### Teks Bacaan
Pendidikan adalah sebagai dasar manusia memahami ilmu kehidupan yaitu Ilmu sains, agama, hukum, sosial, budaya, ekonomi, kesehatan, bahasa dan ilmu lainnya. Banyak para ahli memberikan gambaran kehidupan sebaik mungkin pada generasinya, bertujuan pendidikan sebagai dasar ilmu kehidupan yang takkan pernah hilang ditelan masa.

Kembali ku merenung dalam perjalanan pulang kerja hari ini. Ku mengingat-ingat hari ini adalah Hardiknas di masa Corona. Sungguh menyedihkan, pikirku. Banyak sekali agenda yang bisa digagas, seharusnya. Tapi, apalah daya kita sebagai manusia yang berencana. Allah juga yang menghendakinya.

Bayangan seorang guru kembali terlintas dalam benakku.

"Bu Gemiati." Nyeri tak karuan aku menyebutkan namanya.

Sosok guru hebat, bagiku. Beliau guru pendidikan Bahasa Inggris yang ulet dan sangat penyayang. Cara mengajarnya sangat berbeda dari guru yang lain. Ia yang sabar, ulet, penyayang dan tak pernah membedakan kasih sayang pada murid-muridnya. Aku bangga pernah mengenalnya.

Pada saat itu, 2008 silam. Aku mengenalnya sebagai seorang murid SMP di sekolah islam swasta. Seyogyanya murid yang lain, aku juga pernah bandel. Aku pernah permisi ke kamar mandi sampai lama sekali, bukan karena aku sesak buang hajat. Tapi, karena aku menunggu guru yang galak segera selesai jam masuknya di kelas. Aku pernah lupa memotong kuku dan diberikan hukuman rotan telapak tanganku sepuluh kali. Aku pernah memakai pakaian yang tidak rapi ke sekolah, disebabkan aku belum pandai menyetrika. Yah, biasanya anak asrama melipat bajunya dengan rapi di bawah bantal tempat tidurnya.

Itu bagian dari ikhtiar juga, bukan?

Aku juga pernah membantu beberapa temanku kirim-kiriman surat pada anak laki-laki di sekolah. Ya Allah, sebagai Buk pos juga aku pernah merasakannya. Betapa bandelnya aku saat itu. Sesuai peraturan sekolah dan pondok, besar kecilnya sebuah masalah memiliki poin dan sanksi masing-masing. Aku salah satu siswi yang sering kena sanksi. Miris, ya?

Bu Gemi adalah sosok guru idolaku. Setiap pagi hari, ketika kami sedang berbaris setoran mufrodat di depan kelas. Ia masuk ke pekarangan sekolah dengan sepeda ontel kesayangannya. Pada saat itu, aku berpikir karena beliau tidak pandai mengendarai sepeda motor. Ternyata, beliau memang tidak memiliki sepeda motor.

### Tugas Kerja
Sebutkan semua bidang ilmu yang dirinci oleh teks bacaan sebagai ilmu kehidupan. Baris-baris data merupakan bahan tersendiri yang terpisah dari teks bacaan.

### Data Masukan
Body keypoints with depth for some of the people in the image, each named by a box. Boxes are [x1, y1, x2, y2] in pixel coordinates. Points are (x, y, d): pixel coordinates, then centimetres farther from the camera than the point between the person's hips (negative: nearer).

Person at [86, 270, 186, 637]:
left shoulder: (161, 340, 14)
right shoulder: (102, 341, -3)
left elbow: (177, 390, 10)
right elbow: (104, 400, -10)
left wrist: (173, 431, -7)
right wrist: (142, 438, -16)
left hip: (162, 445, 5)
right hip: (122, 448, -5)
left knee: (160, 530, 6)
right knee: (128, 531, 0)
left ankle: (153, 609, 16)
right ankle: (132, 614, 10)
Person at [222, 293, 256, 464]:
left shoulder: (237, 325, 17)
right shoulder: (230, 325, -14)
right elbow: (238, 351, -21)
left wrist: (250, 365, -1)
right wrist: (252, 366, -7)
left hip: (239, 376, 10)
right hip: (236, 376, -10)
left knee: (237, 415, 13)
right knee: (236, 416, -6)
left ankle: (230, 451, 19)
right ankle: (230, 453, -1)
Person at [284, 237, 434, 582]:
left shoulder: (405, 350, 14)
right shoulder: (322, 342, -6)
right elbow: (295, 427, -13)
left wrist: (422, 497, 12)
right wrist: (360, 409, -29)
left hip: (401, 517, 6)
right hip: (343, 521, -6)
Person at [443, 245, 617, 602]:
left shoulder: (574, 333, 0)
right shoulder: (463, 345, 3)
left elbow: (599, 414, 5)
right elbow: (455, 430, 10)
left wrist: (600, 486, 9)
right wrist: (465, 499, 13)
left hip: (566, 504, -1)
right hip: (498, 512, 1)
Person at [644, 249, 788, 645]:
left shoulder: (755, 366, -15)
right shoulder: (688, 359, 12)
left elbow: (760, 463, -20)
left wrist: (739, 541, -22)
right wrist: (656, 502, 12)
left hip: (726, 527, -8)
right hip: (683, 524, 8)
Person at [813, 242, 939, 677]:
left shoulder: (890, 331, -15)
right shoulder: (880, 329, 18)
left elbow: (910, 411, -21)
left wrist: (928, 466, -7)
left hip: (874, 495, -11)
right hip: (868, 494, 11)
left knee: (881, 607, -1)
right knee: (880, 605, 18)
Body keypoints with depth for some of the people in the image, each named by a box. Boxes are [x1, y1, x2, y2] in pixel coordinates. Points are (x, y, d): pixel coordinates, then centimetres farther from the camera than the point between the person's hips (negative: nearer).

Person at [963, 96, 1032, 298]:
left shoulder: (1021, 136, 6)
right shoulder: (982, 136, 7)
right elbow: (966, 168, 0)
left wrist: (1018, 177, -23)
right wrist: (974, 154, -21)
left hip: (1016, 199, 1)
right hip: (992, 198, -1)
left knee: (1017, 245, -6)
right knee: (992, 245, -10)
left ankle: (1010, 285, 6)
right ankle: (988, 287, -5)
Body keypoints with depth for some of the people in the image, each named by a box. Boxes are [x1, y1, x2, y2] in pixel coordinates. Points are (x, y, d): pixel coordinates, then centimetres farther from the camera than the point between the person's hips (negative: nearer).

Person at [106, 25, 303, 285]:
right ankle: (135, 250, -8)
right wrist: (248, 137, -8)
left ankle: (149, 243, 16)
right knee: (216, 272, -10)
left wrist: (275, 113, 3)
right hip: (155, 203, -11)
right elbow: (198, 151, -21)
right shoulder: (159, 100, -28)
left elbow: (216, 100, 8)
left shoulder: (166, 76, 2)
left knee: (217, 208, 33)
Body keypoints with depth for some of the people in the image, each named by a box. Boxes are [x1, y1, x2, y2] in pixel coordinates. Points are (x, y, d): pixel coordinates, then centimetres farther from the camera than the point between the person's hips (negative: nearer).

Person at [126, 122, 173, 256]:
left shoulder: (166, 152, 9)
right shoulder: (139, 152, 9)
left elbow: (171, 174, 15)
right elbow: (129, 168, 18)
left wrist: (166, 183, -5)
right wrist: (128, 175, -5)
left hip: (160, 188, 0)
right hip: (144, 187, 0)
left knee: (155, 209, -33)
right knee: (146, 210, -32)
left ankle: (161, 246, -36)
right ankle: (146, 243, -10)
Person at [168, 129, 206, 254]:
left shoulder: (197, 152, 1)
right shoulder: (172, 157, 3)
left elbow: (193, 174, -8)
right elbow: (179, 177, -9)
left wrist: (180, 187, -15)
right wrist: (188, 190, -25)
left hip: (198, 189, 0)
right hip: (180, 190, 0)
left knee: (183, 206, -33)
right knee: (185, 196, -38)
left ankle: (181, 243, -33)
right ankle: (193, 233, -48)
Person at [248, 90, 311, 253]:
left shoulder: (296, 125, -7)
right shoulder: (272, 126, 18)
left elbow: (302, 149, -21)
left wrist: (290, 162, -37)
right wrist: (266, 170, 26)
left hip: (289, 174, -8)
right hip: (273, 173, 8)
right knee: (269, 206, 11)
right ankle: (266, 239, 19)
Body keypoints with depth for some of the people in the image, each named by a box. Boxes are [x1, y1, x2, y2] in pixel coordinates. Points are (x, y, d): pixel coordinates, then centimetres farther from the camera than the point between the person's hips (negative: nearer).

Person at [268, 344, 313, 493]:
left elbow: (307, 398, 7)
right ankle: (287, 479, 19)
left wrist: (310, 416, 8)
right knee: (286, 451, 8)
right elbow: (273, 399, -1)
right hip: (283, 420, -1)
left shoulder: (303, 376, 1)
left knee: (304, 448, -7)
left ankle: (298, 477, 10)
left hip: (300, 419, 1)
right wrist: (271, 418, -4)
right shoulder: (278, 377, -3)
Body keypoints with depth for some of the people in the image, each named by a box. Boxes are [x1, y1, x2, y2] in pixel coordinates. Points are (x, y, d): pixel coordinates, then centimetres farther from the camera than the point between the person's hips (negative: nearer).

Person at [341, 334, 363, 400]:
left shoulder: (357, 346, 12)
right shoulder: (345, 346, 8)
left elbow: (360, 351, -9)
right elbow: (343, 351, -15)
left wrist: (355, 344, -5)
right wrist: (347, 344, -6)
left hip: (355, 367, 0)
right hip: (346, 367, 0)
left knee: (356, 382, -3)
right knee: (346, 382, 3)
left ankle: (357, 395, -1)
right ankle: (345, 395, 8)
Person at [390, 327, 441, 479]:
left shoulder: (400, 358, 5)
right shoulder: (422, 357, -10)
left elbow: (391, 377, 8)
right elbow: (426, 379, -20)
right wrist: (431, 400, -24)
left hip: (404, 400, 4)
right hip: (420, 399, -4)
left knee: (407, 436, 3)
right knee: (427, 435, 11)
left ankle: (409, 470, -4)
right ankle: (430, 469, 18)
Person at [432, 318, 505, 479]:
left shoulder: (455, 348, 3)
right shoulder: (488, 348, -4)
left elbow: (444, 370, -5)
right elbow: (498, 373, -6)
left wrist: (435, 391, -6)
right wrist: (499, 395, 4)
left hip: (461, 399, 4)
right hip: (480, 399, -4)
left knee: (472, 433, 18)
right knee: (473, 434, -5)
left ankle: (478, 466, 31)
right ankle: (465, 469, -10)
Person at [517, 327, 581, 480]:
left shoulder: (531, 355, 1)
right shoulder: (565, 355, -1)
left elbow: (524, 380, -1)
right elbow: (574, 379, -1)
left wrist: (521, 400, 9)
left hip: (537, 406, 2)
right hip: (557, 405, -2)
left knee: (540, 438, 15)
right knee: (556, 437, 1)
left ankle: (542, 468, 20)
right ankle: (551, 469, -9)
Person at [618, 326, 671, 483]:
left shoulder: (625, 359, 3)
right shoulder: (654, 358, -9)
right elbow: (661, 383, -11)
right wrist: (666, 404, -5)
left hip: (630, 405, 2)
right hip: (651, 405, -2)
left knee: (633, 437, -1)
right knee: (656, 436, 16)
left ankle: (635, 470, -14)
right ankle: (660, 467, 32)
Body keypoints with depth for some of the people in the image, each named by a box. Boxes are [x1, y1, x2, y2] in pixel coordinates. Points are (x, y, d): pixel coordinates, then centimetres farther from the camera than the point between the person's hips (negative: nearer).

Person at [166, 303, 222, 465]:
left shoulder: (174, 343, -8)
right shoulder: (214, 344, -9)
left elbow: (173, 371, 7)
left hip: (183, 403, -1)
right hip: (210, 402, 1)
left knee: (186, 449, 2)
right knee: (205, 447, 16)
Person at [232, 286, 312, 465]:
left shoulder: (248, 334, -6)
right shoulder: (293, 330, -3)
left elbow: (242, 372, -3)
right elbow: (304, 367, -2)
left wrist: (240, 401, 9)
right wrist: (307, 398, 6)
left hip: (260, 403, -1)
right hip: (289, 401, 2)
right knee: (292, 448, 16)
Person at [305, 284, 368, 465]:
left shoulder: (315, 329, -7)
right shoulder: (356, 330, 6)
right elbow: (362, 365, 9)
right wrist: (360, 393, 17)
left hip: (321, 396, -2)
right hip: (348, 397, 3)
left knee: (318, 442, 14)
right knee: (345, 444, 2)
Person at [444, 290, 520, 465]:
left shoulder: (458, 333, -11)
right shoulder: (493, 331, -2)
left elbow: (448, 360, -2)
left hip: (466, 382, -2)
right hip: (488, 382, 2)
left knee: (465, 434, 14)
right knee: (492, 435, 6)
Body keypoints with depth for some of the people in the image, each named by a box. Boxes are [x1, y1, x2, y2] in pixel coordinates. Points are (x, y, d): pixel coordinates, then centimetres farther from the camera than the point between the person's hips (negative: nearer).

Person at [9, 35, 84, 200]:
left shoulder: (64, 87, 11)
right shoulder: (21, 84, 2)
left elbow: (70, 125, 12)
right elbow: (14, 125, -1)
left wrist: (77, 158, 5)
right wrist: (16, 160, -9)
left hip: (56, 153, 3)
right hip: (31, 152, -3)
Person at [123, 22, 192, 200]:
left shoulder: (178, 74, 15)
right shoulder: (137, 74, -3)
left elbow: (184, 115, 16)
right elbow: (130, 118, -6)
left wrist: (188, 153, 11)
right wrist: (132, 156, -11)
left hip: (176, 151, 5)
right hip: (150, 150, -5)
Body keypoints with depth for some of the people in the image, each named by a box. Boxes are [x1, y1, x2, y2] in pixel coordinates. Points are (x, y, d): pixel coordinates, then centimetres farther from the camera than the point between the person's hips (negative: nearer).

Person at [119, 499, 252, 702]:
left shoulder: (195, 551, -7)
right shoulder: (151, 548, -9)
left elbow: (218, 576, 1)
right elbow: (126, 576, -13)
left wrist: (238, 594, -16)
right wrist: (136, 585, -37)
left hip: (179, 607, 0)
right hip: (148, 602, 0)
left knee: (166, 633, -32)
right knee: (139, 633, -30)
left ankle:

### Jawaban Latihan
Sains, agama, hukum, sosial, budaya, ekonomi, kesehatan, dan bahasa.